### Data records
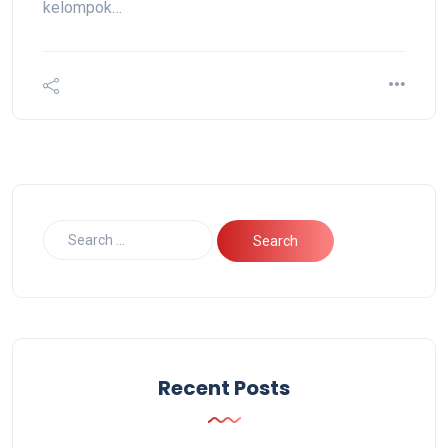
kelompok…
Recent Posts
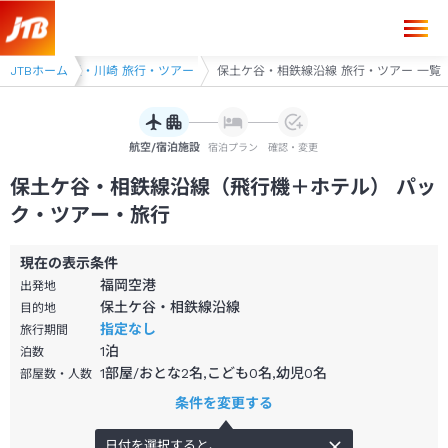
・ツアー
JTBホーム
横浜・川崎 旅行・ツアー
保土ケ谷・相鉄線沿線 旅行・ツアー 一覧
航空/宿泊施設
宿泊プラン
確認・変更
保土ケ谷・相鉄線沿線（飛行機＋ホテル） パッ
ク・ツアー・旅行
現在の表示条件
福岡空港
出発地
保土ケ谷・相鉄線沿線
目的地
指定なし
旅行期間
1
泊
泊数
1部屋/おとな2名,こども0名,幼児0名
部屋数・人数
条件を変更する
日付を選択すると、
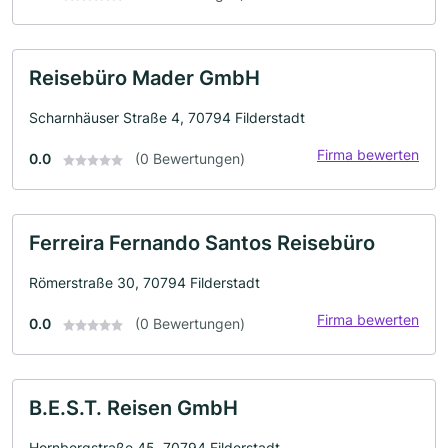
Reisebüro Mader GmbH
Scharnhäuser Straße 4, 70794 Filderstadt
Firma bewerten
0.0
(0 Bewertungen)
Ferreira Fernando Santos Reisebüro
Römerstraße 30, 70794 Filderstadt
Firma bewerten
0.0
(0 Bewertungen)
B.E.S.T. Reisen GmbH
Hornbergstraße 45, 70794 Filderstadt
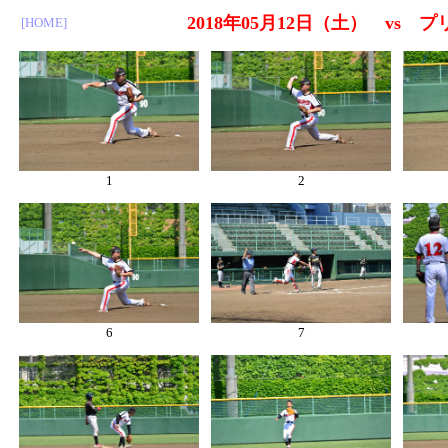
2018年05月12日（土） vs
[HOME]
1
2
6
7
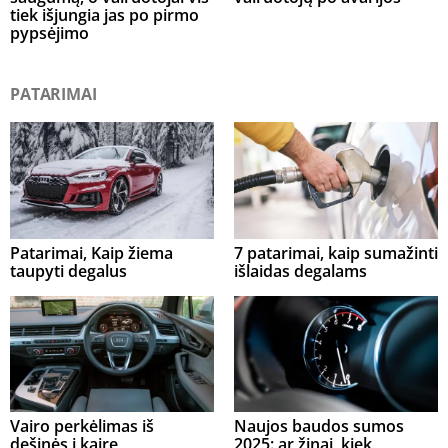
tiek išjungia jas po pirmo
pypsėjimo
PATARIMAI
Patarimai, Kaip žiema
7 patarimai, kaip sumažinti
taupyti degalus
išlaidas degalams
Vairo perkėlimas iš
Naujos baudos sumos
dešinės į kairę
2025: ar žinai, kiek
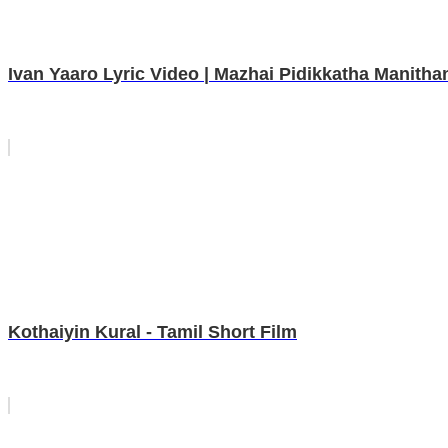
Ivan Yaaro Lyric Video | Mazhai Pidikkatha Manitha
Kothaiyin Kural - Tamil Short Film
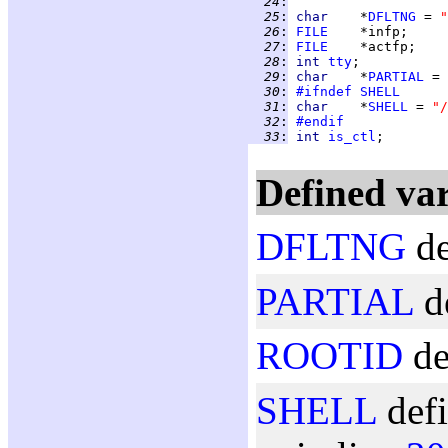
  24
:
  25
:
char    
*
DFLTNG
 = 
"
  26
:
FILE
    *infp;     
  27
:
FILE
    *actfp;    
  28
:
int 
tty
;           
  29
:
char    
*
PARTIAL
 = 
  30
:
#ifndef
SHELL
  31
:
char    
*
SHELL
 = 
"/
  32
:
#endif
  33
:
int 
is_ctl
;        
Defined var
DFLTNG
de
PARTIAL
de
ROOTID
de
SHELL
defi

### About this exercise
Quote the lines from the one containing "tiek išjungia jas po pirmo" through the end of the lines, inclusive, and omit the pictures.

### Exercise answer
tiek išjungia jas po pirmo
pypsėjimo
PATARIMAI
Patarimai, Kaip žiema
7 patarimai, kaip sumažinti
taupyti degalus
išlaidas degalams
Vairo perkėlimas iš
Naujos baudos sumos
dešinės į kairę
2025: ar žinai, kiek
Ivan Yaaro Lyric Video | Mazhai Pidikkatha Manitha
Kothaiyin Kural - Tamil Short Film
  24
:
  25
:
char    
*
DFLTNG
 = 
"
  26
:
FILE
    *infp;     
  27
:
FILE
    *actfp;    
  28
:
int 
tty
;           
  29
:
char    
*
PARTIAL
 = 
  30
:
#ifndef
SHELL
  31
:
char    
*
SHELL
 = 
"/
  32
:
#endif
  33
:
int 
is_ctl
;        
Defined var
DFLTNG
de
PARTIAL
de
ROOTID
de
SHELL
defi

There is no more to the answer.